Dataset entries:
# # # #
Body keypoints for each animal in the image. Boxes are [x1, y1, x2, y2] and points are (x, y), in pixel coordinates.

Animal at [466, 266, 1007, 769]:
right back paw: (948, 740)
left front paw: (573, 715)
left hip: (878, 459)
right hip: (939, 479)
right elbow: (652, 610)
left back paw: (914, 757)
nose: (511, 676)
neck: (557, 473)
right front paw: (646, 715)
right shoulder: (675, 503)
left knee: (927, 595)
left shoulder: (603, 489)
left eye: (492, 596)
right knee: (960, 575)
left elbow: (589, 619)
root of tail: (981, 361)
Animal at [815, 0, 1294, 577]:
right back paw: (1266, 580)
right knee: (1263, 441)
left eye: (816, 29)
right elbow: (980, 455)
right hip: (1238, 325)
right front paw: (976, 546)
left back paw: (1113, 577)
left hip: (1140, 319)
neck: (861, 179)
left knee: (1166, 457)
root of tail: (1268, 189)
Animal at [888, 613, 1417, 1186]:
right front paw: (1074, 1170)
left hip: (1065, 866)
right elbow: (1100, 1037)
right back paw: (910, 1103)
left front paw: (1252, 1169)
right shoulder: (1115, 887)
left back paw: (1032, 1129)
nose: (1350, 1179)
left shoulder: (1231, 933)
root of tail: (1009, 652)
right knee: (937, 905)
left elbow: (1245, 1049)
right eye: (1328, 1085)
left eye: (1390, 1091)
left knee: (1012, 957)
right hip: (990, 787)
# # # #
_Exercise_
Only the lines above starting at the one containing "right knee: (960, 575)" and ending at the one containing "nose: (1350, 1179)", both included, are to be returned, exactly as they read.

_Worked solution_
right knee: (960, 575)
left elbow: (589, 619)
root of tail: (981, 361)
Animal at [815, 0, 1294, 577]:
right back paw: (1266, 580)
right knee: (1263, 441)
left eye: (816, 29)
right elbow: (980, 455)
right hip: (1238, 325)
right front paw: (976, 546)
left back paw: (1113, 577)
left hip: (1140, 319)
neck: (861, 179)
left knee: (1166, 457)
root of tail: (1268, 189)
Animal at [888, 613, 1417, 1186]:
right front paw: (1074, 1170)
left hip: (1065, 866)
right elbow: (1100, 1037)
right back paw: (910, 1103)
left front paw: (1252, 1169)
right shoulder: (1115, 887)
left back paw: (1032, 1129)
nose: (1350, 1179)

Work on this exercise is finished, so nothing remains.